__Required action 1__
Please rewrite the LCD overdrive post starting with "Post by Chief" and going on through "a scanned backlight.", swapping "overdrive" for "overshoot".
__Required action 2__
List every word in the LCD overdrive post that ends in "ly".

__Excerpted passage__
Post by Chief Blur Buster » 09 Mar 2014, 11:06

PinkysBrain wrote:With a fairly short pulse you can overdrive to hit the desired intensity just at the pulse, instead of storing the last frame as-is for the overdrive you'd need to store a relatively accurate estimate of where the intensity will be during the next refresh though (assuming LCD intensity as a function of applied voltage only acts like a first order system). Need to have a temperature sensor and an accurate model of the LCD response, including vertical variation unless you have a scanned backlight.

__Material shown__
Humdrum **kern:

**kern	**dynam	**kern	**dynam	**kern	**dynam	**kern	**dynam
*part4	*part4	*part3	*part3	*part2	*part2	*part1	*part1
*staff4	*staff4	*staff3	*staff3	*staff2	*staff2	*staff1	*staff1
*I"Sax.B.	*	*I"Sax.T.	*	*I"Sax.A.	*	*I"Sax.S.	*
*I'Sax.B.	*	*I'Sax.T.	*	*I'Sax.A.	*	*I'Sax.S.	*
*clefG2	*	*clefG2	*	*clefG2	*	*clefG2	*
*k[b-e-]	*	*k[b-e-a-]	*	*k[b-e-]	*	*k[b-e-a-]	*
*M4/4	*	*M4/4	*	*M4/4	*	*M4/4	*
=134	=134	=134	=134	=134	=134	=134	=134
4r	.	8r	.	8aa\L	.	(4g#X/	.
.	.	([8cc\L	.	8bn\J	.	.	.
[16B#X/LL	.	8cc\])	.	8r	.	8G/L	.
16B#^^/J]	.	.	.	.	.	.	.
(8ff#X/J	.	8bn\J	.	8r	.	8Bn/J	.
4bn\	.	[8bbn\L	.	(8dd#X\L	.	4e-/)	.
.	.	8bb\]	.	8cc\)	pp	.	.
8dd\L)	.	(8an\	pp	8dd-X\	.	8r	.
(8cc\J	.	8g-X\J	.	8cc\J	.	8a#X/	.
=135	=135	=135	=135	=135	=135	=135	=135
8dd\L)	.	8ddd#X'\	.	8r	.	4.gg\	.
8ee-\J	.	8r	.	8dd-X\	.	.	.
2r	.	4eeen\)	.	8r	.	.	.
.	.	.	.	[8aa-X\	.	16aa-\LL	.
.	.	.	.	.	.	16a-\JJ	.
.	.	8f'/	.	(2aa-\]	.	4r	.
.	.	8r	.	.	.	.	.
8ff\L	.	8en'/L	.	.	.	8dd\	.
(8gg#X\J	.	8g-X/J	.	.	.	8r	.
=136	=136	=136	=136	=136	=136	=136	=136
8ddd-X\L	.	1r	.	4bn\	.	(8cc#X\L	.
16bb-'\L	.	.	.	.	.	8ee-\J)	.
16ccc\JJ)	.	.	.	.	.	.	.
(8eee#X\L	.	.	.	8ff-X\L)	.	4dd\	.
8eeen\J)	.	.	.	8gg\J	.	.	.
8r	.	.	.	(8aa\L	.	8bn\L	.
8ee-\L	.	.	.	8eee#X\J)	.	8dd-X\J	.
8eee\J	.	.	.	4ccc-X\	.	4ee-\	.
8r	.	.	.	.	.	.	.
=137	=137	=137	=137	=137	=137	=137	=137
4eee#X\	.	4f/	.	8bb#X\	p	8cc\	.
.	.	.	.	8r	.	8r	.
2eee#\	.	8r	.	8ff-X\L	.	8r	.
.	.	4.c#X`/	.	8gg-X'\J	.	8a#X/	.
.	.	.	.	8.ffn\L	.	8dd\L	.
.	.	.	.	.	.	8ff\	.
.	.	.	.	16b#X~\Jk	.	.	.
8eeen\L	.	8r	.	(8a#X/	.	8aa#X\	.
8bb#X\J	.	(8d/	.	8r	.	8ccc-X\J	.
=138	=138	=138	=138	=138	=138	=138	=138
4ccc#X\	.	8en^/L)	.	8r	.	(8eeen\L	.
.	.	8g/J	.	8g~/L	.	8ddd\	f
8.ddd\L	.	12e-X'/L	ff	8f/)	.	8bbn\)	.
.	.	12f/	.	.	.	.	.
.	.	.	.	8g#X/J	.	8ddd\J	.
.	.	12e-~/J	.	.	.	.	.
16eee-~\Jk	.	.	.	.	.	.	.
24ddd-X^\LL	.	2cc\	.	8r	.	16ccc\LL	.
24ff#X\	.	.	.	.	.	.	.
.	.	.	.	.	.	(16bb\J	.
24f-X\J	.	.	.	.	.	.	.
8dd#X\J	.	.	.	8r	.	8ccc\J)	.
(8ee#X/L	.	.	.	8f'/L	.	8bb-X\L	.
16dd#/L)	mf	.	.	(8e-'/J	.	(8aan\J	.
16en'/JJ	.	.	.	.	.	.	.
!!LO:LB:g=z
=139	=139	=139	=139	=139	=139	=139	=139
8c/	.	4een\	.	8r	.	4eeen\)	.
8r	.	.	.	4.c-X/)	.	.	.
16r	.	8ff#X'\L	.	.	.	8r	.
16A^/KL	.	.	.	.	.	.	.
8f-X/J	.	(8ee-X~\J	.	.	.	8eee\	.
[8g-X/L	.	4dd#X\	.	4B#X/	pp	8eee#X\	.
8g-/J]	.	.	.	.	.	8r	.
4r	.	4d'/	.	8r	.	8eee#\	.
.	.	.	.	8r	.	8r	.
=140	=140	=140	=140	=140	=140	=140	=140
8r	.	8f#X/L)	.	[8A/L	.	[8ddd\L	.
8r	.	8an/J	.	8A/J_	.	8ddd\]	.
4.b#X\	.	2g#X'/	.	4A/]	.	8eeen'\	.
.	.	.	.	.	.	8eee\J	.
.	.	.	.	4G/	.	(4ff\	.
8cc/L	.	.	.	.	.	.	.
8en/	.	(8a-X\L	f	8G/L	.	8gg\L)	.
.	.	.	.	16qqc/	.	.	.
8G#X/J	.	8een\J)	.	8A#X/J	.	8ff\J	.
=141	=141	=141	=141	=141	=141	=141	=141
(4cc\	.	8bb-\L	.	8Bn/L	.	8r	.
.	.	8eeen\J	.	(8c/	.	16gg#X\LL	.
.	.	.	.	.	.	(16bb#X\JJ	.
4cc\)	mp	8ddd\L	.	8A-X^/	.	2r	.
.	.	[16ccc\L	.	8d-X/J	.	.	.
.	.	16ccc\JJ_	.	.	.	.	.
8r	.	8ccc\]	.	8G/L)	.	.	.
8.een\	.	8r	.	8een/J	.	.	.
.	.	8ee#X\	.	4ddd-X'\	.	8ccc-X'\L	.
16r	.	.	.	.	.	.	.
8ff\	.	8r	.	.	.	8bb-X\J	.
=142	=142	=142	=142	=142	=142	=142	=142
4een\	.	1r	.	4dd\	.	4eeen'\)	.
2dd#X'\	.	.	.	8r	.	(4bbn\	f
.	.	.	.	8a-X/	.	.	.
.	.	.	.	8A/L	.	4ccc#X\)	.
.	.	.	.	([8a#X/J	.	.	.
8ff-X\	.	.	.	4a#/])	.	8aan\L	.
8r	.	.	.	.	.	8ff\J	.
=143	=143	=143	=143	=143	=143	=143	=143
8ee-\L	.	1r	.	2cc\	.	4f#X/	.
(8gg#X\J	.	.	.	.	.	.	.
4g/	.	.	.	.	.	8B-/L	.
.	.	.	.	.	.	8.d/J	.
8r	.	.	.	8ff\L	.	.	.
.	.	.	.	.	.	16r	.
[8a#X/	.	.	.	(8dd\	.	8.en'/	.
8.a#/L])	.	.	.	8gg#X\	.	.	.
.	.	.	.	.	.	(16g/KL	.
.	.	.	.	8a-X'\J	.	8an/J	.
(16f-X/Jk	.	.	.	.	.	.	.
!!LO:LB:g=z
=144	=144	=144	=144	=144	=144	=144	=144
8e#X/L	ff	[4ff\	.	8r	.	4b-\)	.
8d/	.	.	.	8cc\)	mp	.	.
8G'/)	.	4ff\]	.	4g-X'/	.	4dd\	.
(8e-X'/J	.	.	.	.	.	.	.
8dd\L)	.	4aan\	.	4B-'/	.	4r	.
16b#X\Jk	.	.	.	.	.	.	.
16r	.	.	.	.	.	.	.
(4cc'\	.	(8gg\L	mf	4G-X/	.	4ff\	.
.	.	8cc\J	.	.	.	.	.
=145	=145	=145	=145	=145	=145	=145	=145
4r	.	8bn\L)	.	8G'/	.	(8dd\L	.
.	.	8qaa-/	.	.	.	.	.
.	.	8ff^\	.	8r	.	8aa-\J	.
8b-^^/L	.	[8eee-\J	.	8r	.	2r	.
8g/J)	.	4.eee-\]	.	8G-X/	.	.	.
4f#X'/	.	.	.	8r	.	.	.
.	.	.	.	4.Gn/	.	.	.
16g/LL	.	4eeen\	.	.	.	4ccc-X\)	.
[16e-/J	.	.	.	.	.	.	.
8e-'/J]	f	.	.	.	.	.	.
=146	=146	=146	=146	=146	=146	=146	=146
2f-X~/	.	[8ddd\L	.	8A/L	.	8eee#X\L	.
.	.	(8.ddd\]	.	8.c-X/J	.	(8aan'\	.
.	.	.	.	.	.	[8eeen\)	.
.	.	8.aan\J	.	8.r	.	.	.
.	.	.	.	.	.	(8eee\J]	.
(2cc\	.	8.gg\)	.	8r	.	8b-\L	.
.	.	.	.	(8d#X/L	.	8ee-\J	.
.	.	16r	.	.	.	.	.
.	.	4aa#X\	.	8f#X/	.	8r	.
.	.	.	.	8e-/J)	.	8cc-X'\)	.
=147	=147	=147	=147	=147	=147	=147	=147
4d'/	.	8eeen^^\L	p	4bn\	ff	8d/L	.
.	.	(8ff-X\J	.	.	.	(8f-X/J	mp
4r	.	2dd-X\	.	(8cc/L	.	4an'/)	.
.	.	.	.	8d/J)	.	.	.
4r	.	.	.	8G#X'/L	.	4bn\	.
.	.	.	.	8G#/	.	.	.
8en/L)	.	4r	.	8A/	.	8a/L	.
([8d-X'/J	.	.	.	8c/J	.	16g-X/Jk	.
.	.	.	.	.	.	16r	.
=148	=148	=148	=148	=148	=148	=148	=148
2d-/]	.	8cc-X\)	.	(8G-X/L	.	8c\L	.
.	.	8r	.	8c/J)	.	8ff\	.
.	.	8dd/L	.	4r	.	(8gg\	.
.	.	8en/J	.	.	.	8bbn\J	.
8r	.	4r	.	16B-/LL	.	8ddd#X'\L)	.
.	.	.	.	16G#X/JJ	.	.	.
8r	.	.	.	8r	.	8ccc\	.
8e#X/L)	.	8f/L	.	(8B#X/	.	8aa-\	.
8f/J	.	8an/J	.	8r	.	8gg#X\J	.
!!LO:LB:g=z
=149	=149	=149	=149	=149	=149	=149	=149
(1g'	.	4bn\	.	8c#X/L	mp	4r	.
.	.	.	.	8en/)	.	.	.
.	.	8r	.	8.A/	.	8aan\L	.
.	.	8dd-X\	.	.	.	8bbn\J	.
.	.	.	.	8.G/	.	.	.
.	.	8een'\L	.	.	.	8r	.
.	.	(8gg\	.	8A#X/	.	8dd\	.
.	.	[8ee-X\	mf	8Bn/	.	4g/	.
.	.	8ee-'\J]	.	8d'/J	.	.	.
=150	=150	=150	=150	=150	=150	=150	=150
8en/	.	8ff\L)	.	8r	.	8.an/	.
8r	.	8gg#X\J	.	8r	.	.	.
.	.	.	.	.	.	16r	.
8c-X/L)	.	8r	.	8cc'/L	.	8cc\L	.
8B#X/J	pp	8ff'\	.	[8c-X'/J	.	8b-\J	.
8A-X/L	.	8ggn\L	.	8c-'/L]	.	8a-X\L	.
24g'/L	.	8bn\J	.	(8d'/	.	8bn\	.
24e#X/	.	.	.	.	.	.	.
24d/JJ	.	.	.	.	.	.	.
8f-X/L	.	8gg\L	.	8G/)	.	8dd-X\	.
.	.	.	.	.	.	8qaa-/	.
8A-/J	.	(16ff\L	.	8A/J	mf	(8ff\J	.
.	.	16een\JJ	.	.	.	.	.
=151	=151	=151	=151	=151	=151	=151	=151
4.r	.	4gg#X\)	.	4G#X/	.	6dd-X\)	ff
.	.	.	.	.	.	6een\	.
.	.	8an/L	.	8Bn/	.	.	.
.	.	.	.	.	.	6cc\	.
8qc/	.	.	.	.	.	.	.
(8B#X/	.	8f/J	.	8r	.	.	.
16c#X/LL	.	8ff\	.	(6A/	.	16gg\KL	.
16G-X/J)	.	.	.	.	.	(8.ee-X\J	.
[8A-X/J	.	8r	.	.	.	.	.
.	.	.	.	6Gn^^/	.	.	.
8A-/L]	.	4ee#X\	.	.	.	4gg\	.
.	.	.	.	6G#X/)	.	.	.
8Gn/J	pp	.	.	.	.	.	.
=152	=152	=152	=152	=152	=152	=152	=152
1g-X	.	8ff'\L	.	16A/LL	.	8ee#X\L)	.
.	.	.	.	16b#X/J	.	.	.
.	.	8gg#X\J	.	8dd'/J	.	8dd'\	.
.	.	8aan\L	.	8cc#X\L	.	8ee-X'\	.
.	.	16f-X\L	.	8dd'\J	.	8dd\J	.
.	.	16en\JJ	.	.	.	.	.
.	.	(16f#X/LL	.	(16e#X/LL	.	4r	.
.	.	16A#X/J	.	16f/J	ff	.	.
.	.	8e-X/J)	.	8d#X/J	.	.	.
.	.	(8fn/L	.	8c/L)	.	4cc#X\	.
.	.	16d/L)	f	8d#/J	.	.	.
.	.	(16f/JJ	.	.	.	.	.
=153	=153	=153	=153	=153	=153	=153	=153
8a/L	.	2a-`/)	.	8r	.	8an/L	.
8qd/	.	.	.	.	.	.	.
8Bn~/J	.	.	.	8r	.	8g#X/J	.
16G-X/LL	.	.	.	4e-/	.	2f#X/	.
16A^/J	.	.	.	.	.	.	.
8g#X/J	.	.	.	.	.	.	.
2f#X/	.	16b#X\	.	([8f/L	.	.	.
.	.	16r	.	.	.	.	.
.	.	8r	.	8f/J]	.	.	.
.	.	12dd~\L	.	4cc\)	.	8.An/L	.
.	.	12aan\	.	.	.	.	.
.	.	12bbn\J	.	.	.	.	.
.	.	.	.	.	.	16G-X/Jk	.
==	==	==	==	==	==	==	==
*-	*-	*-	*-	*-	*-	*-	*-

__Your response 1__
Post by Chief Blur Buster » 09 Mar 2014, 11:06

PinkysBrain wrote:With a fairly short pulse you can overshoot to hit the desired intensity just at the pulse, instead of storing the last frame as-is for the overshoot you'd need to store a relatively accurate estimate of where the intensity will be during the next refresh though (assuming LCD intensity as a function of applied voltage only acts like a first order system). Need to have a temperature sensor and an accurate model of the LCD response, including vertical variation unless you have a scanned backlight.

__Your response 2__
fairly, relatively, only